Davis has nearly $5.3 million of guaranteed money left on his deal, and the university said in its statement that it would "honor the terms" of his contract. That figure stems from a December 2024 extension that pushed his deal through June 30, 2030, and raised his base salary from $400,000 to $1.25 million.
UNC "will do an open search and plans for the first time, to actively pursue candidates outside of the Tar Heels' family," according to CBS Sports. The candidates drawing the most attention carry steep price tags of their own. Alabama's Nate Oats, 51, carries an $18 million buyout, though the argument for his fit at Chapel Hill is straightforward: Davis' removal opens up one of the very best jobs in college sports. North Carolina has the most Final Four appearances and No. 1 seeds of any program in men's college hoops history. At Alabama, a football-crazed campus, Oats has led the Crimson Tide to a program-record four consecutive Sweet 16 appearances; at UNC, he would be the most powerful coach on campus.

Arizona's Tommy Lloyd presents a different set of complications. His buyout stands at $11 million if he departs after the 2025-26 season, and the former Gonzaga assistant is deeply entrenched on the West Coast. Lloyd has led Arizona to five consecutive NCAA Tournament appearances since taking over the program in 2021. Michigan's Dusty May, who is 49 years old and has led the Wolverines to consecutive Sweet 16 appearances, with Michigan playing Alabama in the Sweet 16 this week, is also prominently mentioned among the targets. May is best known nationally for taking Florida Atlantic to the Final Four in 2023.
The search unfolds against a compressed timeline. The NCAA transfer portal opens April 7, creating immediate pressure on whoever takes the job to either stabilize the current roster or rebuild it from scratch.
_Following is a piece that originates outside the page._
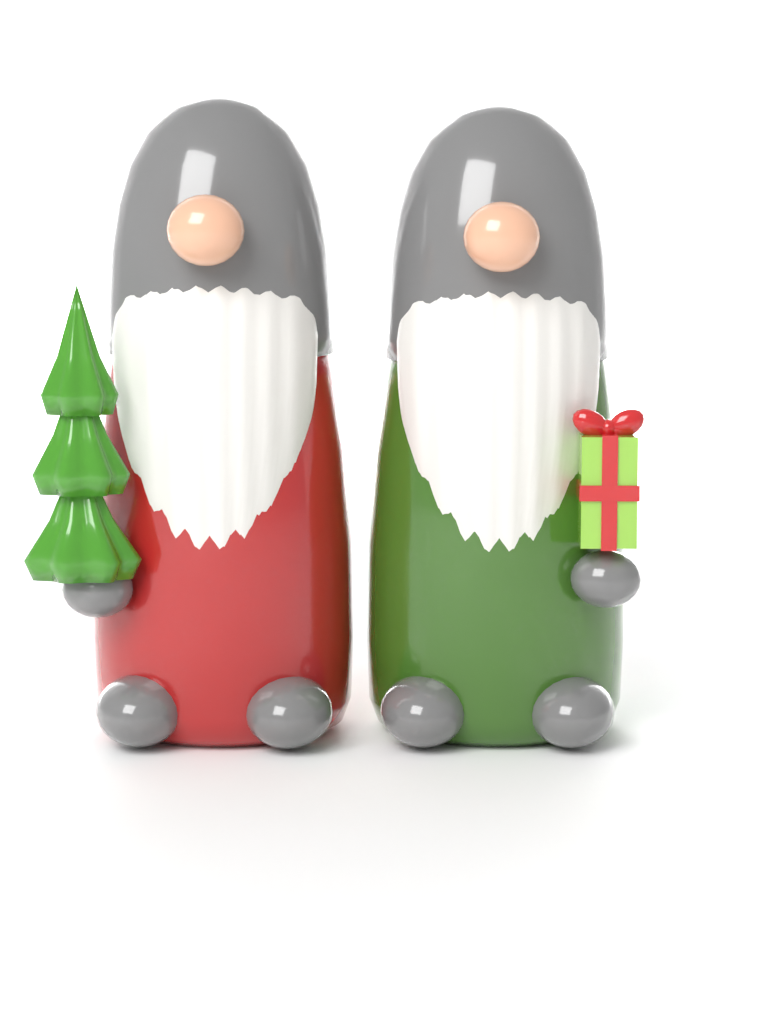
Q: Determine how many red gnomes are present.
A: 1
The Tar Heels' last transfer cycle brought in four blue-chip talents, a big spend that did not deliver the expected return on investment at the end of the season. With the money support set to wilt, a change had to happen.
Key wins over Kansas, Kentucky and Duke proved not enough for Davis, whose squad finished fourth in the ACC and was eliminated by Clemson in its first ACC Tournament game. UNC's season was hindered by the season-ending injury of first-year forward Caleb Wilson, the projected top-5 NBA Draft pick who was North Carolina's leading scorer and rebounder. Wilson posted Tuesday night on X: "Thank you for everything Coach Davis, one of the best men and coaches in my life."
The broader college basketball coaching market is already churning around the UNC vacancy. Syracuse hired ex-Orange star Gerry McNamara as its next coach, Cincinnati brought in Jerrod Calhoun to replace Wes Miller, and Creighton's Greg McDermott announced his retirement after 16 seasons. Each move narrows the pool of available candidates and adds urgency to a search that Chapel Hill can ill afford to get wrong.